Viral Anggota DPRD Gorontalo
Wahyudin Moridu Eks Anggota DPRD Gorontalo Rupanya Masih Sempat Terima Gaji usai Dipecat
Proses pemberhentian anggota DPRD Provinsi Gorontalo, Wahyudin Moridu, akhirnya menemui titik akhir.
Penulis: Herjianto Tangahu | Editor: Fadri Kidjab
:quality(30):format(webp):focal(0.5x0.5:0.5x0.5)/gorontalo/foto/bank/originals/Wahyu-Moridu-akui-diperas.jpg)
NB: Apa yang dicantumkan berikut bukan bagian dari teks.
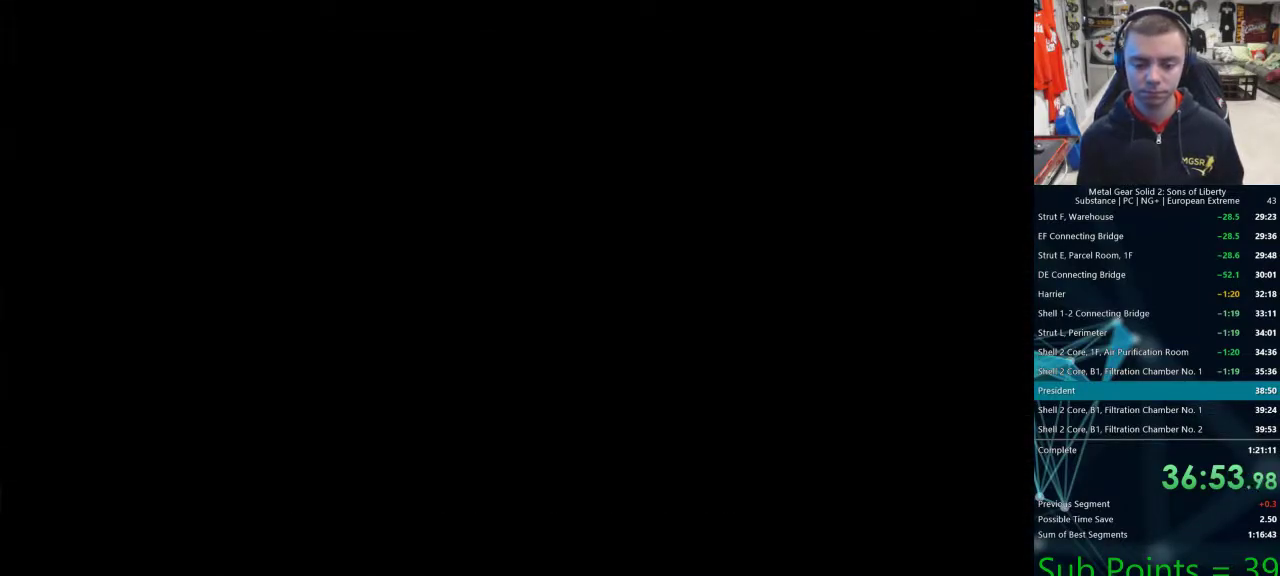
{"buttons": [], "left_stick": "center", "right_stick": "center", "events": [[450, "TRIANGLE", "down"], [483, "TRIANGLE", "up"]]}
TRIBUNGORONTALO.COM – Proses pemberhentian anggota DPRD Provinsi Gorontalo, Wahyudin Moridu, akhirnya menemui titik akhir.
Setelah melalui mekanisme panjang, mulai dari sidang kode etik DPRD hingga usulan pemberhentian dari Partai PDI Perjuangan, kini Surat Keputusan (SK) pemberhentian resmi dari Kementerian Dalam Negeri (Kemendagri) telah terbit.
Ketua Badan Kehormatan (BK) DPRD Provinsi Gorontalo, Fikram Salilama, mengungkapkan bahwa pihaknya telah mengunjungi langsung Kemendagri untuk memastikan proses tersebut.
Politisi senior Golkar ini menegaskan, SK pemberhentian Wahyudin sudah selesai dan tinggal menunggu surat pengantar untuk dikirim resmi ke Pemerintah Provinsi Gorontalo.
“SK-nya sudah ada, tinggal surat pengantar yang dibuat. Insyaallah hari Senin akan dikirim ke Pemprov Gorontalo,” ujarnya, Jumat (21/11/2025).
Menurut Fikram, seluruh mekanisme administratif telah rampung. Kini tinggal menunggu proses lanjutan dari pihak partai untuk mengajukan Pergantian Antar Waktu (PAW).
“Tinggal tergantung partai mengusulkan PAW ke Mendagri melalui Gubernur,” jelasnya.
Masih Sempat Terima Gaji
Menariknya, sejak usulan pemberhentian disampaikan DPRD dan PDI Perjuangan pada Agustus 2025, Wahyudin masih tetap menerima gaji bulanan.
Hal ini terjadi karena secara regulasi, statusnya belum resmi diberhentikan oleh Kemendagri.
“Dalam ketentuan aturan, sepanjang belum keluar SK dari Kemendagri, dia masih terima representasi (gaji),” kata Fikram.
Namun, yang diterima Wahyudin hanya gaji pokok tanpa tunjangan.
“Kalau tunjangan tidak, karena tidak bekerja,” tegasnya.
Adapun besarannya mencapai Rp2,25 juta, sesuai dengan ketentuan gaji anggota DPRD yang diatur dalam regulasi keuangan daerah.
Fikram menjelaskan, status pengangkatan dan pemberhentian anggota DPRD tingkat provinsi berada pada kewenangan Presiden melalui Mendagri.
“Dia ini kan diangkat oleh Presiden melalui Mendagri. Yang memberhentikan dia baru kode etik dan partainya,” tuturnya.